Mit diesen Gedanken verbringt er einen schönen letzten Abend in seiner Höhle. Er merkt dabei gar nicht, wie die Zeit vergeht. Zenit denkt, dass er vor Aufregung gar nicht schlafen kann. Doch er hat an diesem Tag noch so viel zu tun gehabt, dass er sofort eingeschlafen ist.
Am nächsten Morgen wacht er sehr früh, motiviert und unternehmungslustig auf. Seinen großen Rucksack hat er bereits am Vorabend gepackt, er sieht nur noch einmal nach, ob er auch nichts vergessen hat. Seine Schlafdecke passt gerade noch hinein, er packt sie dazu. Seine Höhle sieht überhaupt nicht mehr wohnlich aus, sie ist richtig kahl, es fällt ihm überhaupt nicht schwer, sie zu verlassen.

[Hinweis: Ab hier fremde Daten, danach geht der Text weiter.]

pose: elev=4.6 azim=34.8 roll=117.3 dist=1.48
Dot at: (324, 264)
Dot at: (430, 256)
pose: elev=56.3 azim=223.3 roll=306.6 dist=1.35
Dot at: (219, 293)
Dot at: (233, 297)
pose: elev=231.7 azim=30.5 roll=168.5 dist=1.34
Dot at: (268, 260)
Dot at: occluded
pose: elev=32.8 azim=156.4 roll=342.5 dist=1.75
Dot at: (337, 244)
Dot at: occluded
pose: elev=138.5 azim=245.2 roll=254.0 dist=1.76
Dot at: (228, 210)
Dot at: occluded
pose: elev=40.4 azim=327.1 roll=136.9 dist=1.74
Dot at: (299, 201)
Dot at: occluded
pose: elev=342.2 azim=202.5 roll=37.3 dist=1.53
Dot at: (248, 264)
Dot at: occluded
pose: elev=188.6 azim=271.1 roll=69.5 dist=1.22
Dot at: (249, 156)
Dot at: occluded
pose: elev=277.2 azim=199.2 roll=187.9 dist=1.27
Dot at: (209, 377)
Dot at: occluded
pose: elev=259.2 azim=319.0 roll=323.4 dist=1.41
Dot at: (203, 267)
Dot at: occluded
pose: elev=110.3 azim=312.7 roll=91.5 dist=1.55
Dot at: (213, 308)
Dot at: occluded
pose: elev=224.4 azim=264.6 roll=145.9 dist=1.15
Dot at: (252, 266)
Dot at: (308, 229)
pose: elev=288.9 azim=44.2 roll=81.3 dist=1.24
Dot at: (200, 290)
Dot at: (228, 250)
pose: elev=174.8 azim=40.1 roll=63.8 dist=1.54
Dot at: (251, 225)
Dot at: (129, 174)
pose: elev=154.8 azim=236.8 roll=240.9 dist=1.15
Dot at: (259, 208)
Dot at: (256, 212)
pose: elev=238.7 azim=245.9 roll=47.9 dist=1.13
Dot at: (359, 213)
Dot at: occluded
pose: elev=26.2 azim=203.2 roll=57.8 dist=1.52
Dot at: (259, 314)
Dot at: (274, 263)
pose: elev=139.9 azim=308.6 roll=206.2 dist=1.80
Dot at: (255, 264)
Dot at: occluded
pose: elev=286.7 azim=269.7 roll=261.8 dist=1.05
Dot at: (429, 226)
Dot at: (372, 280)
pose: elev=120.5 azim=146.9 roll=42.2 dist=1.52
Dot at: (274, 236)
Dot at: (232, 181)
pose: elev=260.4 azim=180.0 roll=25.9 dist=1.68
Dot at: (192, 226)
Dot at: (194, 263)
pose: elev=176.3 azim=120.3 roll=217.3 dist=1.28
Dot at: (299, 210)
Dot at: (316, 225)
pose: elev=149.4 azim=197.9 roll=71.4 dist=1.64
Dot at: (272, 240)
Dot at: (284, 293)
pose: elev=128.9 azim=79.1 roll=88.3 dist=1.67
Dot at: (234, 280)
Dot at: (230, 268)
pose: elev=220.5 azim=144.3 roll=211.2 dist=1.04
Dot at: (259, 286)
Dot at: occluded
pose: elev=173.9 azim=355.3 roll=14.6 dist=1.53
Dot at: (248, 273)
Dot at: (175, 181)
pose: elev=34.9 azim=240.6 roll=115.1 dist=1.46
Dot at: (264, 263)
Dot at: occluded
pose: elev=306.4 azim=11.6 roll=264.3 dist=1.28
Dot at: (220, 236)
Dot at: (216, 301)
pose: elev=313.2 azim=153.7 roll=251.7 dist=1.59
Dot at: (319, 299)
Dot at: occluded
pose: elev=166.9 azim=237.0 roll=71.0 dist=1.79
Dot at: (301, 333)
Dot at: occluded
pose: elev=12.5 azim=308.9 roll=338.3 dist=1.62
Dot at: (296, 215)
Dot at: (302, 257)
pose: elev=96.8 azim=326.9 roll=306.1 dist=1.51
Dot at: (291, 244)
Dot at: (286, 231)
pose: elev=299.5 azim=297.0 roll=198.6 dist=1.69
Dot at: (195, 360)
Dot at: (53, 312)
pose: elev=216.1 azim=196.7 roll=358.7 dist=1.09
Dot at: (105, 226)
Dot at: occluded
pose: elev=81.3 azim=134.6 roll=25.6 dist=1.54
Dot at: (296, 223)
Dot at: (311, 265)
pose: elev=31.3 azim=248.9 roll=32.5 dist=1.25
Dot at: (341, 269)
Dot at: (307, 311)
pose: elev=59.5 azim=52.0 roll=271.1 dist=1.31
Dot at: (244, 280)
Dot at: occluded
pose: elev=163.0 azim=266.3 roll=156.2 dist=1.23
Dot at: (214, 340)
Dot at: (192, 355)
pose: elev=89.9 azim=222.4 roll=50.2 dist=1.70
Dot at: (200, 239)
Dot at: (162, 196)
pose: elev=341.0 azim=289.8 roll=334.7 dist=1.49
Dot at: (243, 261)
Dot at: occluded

Mit diesen Gedanken zieht er sich langsam und bewusst an. Er schnallt seinen Rucksack auf den Rücken. Gerade will er die Höhle verlassen, als er erschrocken zurückfährt. Mirabell kommt plötzlich auf ihn zu, ebenfalls fertig angezogen, mit einem genau so großen Rucksack auf dem Rücken. „Was machst du hier?“, fragt Zenit ganz verwundert und durcheinander.
„Ich möchte mich wegen gestern entschuldigen und dir sagen, dass ich es mir überlegt habe. Ich gehe auf deine Bedingungen ein.“
„Das freut mich jetzt aber wirklich!“, antwortet Zenit diesmal spontan aus dem Bauch heraus, ohne lange zu überlegen.
Gemeinsam ziehen sie los, ohne noch einmal zurückzuschauen. Sie haben ihr Ziel fest vor Augen.
Am Beginn ihrer Reise kommt ihnen der Wald noch ganz bekannt vor. Sie kennen die Bäume, Sträucher, Pflanzen, Beeren andere Tiere, die sie sehen und die ihnen begegnen. „Werden wir heute an der Grenze des Waldes ankommen?“, fragt Mirabell.
„Ich glaube nicht, dazu ist sie viel zu weit weg. Wir werden uns heute einen Schlafplatz im Freien suchen müssen.“ „Das müssen wir wohl auch, wenn wir aus diesem Wald draußen sind, so leicht werden wir keine feste Unterkunft finden“, antwortet ihm Mirabell.